Sitting here sitting in front of the proverbial blank white page. What to write. What to say. What to think and how to think it. How to change thoughts to action. How to step over, through, around the artificial barriers and fucking MOVE. Forward. Sideways. Maybe backward. Inaction is the enemy.
Internally, building pressure. Rivets straining, beads of condensation rolling down the skin. A moment of explosion comes. Will it be destruction or creation?
Why wait on it? Why not hit the button and blow the shit up?
I never wanted this blog to be about my brain problems. My failings to launch. It always comes back to that, some galactic apology to the world for not living up. To you, whom I don’t even know. To my friends, family. To my wife and daughter.
The fear of failure breathes failure into being.
It all sounds so melodramatic this way, typing it out, putting it out there. And yet, it’s smaller than the accompanying emotions. Inside, they aren’t cries of quiet desperation. They’re throat-tearing roars. But the surface is calm. Mostly.
I guess you do have to hit rock bottom to change. You have to be desperate. You have to unlearn behaviors, thought patterns. The brain is the enemy. It wants you to stay, even if you’re miserable because it understands where it is and what’s going on. It understands the threats.
It lies. Always.
“Barriers.” The word was said to me yesterday. I think it was said because I wasn’t thinking along the same path as the sayer, but it made me think about the word, and then the word became a question, which became a thought process.
Every time I hear something that’s not in line with my preconception, I say, “No.” I always come back around to it, but my instinct is the negative, and that’s from fear. My gut reaction is one of fear and safety.

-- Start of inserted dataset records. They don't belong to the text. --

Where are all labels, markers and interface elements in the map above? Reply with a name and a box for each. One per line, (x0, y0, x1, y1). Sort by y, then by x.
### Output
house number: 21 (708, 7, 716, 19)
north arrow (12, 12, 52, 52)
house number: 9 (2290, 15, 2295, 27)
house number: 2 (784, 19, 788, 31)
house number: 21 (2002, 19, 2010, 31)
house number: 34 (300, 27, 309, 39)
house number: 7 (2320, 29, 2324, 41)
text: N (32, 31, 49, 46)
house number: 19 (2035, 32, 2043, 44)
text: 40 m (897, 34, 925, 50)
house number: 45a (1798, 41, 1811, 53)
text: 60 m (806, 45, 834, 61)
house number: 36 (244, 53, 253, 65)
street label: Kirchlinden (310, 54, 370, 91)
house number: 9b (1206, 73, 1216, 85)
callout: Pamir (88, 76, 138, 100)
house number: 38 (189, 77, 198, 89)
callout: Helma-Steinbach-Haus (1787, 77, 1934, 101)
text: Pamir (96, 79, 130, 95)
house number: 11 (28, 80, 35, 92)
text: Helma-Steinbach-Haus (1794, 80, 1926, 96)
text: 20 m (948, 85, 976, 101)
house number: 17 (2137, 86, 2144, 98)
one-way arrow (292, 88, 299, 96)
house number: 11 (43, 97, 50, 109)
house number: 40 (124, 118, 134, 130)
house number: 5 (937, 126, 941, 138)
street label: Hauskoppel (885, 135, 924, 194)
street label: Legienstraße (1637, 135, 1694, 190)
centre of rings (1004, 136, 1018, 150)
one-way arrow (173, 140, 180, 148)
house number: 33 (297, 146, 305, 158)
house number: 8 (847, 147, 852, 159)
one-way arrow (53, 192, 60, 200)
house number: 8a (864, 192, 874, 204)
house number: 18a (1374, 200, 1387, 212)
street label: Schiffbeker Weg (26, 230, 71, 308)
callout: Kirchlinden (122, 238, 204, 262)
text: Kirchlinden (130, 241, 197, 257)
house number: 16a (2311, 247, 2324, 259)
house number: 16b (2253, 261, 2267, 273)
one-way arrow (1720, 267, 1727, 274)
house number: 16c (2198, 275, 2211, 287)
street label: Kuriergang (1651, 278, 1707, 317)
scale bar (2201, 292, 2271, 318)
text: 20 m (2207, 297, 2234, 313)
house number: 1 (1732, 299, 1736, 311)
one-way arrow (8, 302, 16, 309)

Our brains are hardwired for fight-or-flight. They are meant to keep us safe from all threats. Most of our environmental stressors in modern day ‘Merica aren’t life-or-death, however. But our brains don’t know that. Most can mitigate that. Those of us with anxiety disorders have a bit more trouble. Fighting the irrationality isn’t as simple as saying, “shut up, brain.”
Which is to say, I don’t mean to put up barriers to my “success.” It’s like a mental Spartan Race, with obstacles to fight through as standard operating procedure. Some of those take more training to overcome than others.
This is a bunch of metaphorical bullshit. The short version: change is fucking hard, even if you really want it. I think you may have to resort to mental chicanery.